In the data below, begin at the line that has "Las mejores boutiques" and stop after the line that has "categorías a continuación?". Lay out those lines as a Markdown table with the columns Row and Line, numbering each row and omitting any blank lines.

###

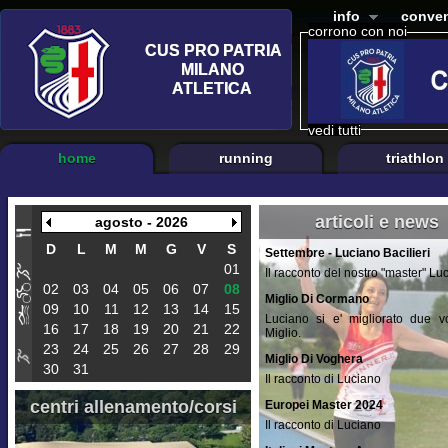
info
conven
corrono con noi
vedi tutti
home
running
triathlon
articoli e news
agosto - 2026
D
L
M
M
G
V
S
Settembre - Luciano Bacilieri
01
Il racconto del nostro "master" Lu
02
03
04
05
06
07
08
Miglio Di Cormano
09
10
11
12
13
14
15
Luciano si e' migliorato due vo
16
17
18
19
20
21
22
Miglio.
23
24
25
26
27
28
29
Miglio Di Voghera
30
31
Il racconto di Luciano
centri allenamento/corsi
Europei Master 2024
Il racconto di Luciano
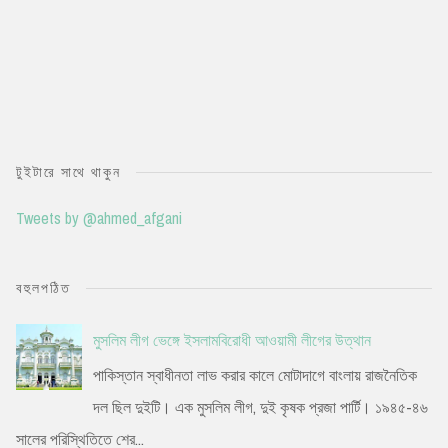
টুইটারে সাথে থাকুন
Tweets by @ahmed_afgani
বহুলপঠিত
মুসলিম লীগ ভেঙ্গে ইসলামবিরোধী আওয়ামী লীগের উত্থান
পাকিস্তান স্বাধীনতা লাভ করার কালে মোটাদাগে বাংলায় রাজনৈতিক
দল ছিল দুইটি। এক মুসলিম লীগ, দুই কৃষক প্রজা পার্টি। ১৯৪৫-৪৬
সালের পরিস্থিতিতে শের...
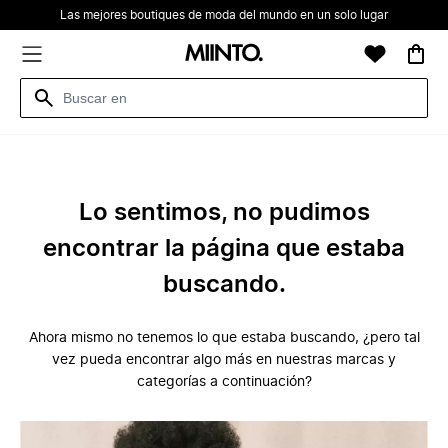
Las mejores boutiques de moda del mundo en un solo lugar
Lo sentimos, no pudimos
encontrar la página que estaba
buscando.
Ahora mismo no tenemos lo que estaba buscando, ¿pero tal
vez pueda encontrar algo más en nuestras marcas y
categorías a continuación?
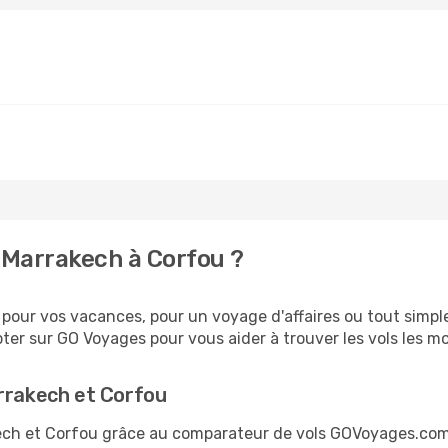
 Marrakech à Corfou ?
our vos vacances, pour un voyage d'affaires ou tout simple
er sur GO Voyages pour vous aider à trouver les vols les moi
arrakech et Corfou
akech et Corfou grâce au comparateur de vols GOVoyages.co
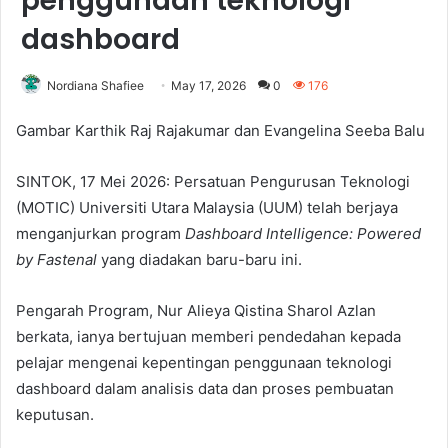
penggunaan teknologi
dashboard
Nordiana Shafiee
May 17, 2026
0
176
Gambar Karthik Raj Rajakumar dan Evangelina Seeba Balu
SINTOK, 17 Mei 2026: Persatuan Pengurusan Teknologi
(MOTIC) Universiti Utara Malaysia (UUM) telah berjaya
menganjurkan program
Dashboard Intelligence: Powered
by Fastenal
yang diadakan baru-baru ini.
Pengarah Program, Nur Alieya Qistina Sharol Azlan
berkata, ianya bertujuan memberi pendedahan kepada
pelajar mengenai kepentingan penggunaan teknologi
dashboard dalam analisis data dan proses pembuatan
keputusan.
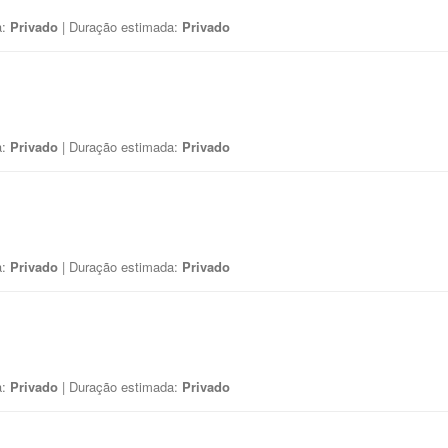
a:
Privado
| Duração estimada:
Privado
a:
Privado
| Duração estimada:
Privado
a:
Privado
| Duração estimada:
Privado
a:
Privado
| Duração estimada:
Privado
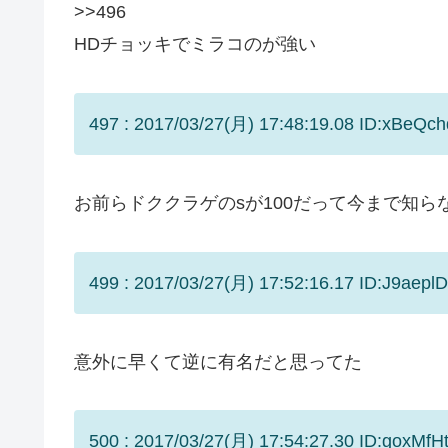
>>496
HDチョッキでミラコのが強い
497 : 2017/03/27(月) 17:48:19.08 ID:xBeQch
お前らドククラゲのsが100だって今まで知ら
499 : 2017/03/27(月) 17:52:16.17 ID:J9aeplD
意外に早くて逆に有名だと思ってた
500 : 2017/03/27(月) 17:54:27.30 ID:goxMfHt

###

Output below
| Row | Line |
|---|---|
| 1 | Las mejores boutiques de moda del mundo en un solo lugar |
| 2 | Lo sentimos, no pudimos |
| 3 | encontrar la página que estaba |
| 4 | buscando. |
| 5 | Ahora mismo no tenemos lo que estaba buscando, ¿pero tal |
| 6 | vez pueda encontrar algo más en nuestras marcas y |
| 7 | categorías a continuación? |